Showing results for 
Search instead for 
Did you mean: 

Archives Discussions

Journeyman III

copy float vs float4 on GCN architecture (SDK, MemoryOptimizations)

Hi, understanding memory related performance aspects are important but sometimes a bit tricky. They also change from architecture to architecture.

Here are couple of questions (relating MemoryOptimization benchmark in SDK):...

  1. Why "Copy 1D FastPath" shows lower GB/s than "Copy 1D CompletePath" (70 vs 80)? -- my understanding it should be quite the opposite...
  2. Why using float4 shows only about 5% improvement relative to single float copy (80 vs 84 for "Copy 2D", 64x4 )? - shouldn't it be by 2 or even 4 faster than single float?...

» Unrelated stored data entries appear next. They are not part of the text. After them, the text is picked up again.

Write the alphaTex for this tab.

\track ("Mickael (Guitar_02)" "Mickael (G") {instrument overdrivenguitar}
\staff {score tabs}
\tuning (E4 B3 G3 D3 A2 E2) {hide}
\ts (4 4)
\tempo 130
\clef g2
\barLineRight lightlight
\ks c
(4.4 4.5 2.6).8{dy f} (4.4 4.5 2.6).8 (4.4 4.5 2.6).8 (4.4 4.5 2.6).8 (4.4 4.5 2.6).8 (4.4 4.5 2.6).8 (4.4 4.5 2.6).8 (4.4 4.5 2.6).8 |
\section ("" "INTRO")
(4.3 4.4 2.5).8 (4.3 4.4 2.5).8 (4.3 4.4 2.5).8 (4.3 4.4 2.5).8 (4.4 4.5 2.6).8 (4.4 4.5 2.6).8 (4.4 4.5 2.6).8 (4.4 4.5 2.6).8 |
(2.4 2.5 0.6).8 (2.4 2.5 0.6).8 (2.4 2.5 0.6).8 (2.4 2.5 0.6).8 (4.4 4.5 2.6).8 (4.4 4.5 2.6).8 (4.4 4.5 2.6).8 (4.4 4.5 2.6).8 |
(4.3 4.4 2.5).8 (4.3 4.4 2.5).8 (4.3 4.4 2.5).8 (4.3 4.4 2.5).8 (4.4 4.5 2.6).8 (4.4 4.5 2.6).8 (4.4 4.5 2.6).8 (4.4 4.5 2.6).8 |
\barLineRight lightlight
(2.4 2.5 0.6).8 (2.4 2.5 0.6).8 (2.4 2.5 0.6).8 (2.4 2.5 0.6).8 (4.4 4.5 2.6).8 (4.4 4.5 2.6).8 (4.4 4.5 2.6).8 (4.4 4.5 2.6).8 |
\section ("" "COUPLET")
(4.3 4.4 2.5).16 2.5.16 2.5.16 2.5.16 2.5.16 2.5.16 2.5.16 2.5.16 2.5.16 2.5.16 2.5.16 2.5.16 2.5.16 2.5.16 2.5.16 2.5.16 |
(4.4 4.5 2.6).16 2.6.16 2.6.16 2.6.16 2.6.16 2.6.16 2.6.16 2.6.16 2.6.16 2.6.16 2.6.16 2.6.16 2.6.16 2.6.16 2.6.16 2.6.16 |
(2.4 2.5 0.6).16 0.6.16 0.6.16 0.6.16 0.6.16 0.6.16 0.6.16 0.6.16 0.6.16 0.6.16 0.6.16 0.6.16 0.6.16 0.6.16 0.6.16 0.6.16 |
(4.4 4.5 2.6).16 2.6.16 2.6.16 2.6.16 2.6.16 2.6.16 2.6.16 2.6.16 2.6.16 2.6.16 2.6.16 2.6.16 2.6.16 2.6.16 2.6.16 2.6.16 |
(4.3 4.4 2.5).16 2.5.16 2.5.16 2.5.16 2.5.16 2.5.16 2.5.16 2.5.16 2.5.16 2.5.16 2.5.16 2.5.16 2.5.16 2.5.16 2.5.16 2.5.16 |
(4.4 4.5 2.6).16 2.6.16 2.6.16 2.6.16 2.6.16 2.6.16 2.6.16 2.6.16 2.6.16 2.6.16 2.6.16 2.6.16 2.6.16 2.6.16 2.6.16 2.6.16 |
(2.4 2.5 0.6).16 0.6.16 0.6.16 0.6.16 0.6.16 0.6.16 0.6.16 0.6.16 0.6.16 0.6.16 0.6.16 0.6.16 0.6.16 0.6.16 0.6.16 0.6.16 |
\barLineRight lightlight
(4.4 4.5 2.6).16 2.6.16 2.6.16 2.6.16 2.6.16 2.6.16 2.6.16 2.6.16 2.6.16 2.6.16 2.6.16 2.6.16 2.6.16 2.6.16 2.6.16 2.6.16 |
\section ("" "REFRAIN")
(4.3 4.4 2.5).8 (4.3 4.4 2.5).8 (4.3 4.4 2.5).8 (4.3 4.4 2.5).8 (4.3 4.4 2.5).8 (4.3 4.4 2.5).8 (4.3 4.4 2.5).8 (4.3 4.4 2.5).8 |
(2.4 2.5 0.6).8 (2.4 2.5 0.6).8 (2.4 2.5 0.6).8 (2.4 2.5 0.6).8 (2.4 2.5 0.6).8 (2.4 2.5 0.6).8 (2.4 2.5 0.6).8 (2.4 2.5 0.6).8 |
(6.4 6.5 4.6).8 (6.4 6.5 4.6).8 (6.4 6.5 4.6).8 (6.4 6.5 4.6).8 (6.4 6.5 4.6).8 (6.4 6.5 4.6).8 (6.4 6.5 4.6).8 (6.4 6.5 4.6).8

My setup: W5000 (Pitcairn),  OpenCL 1.2 AMD-APP (1124.2)

Thank you.

1 Reply


According to my understanding

1. Copy 1D Fast path is not having any sort conditions it. So all the workitems just perform copy instruction. Where as in Copy 1D complete path, all the workitem irrespective whether it is <0(first of all there are no gid < 0) has to check the condition and then need s to perform copy operation . So only its slower.

2. Its not exactly the 2 or 4 times the faster than signle float. It again depends on the logic as well.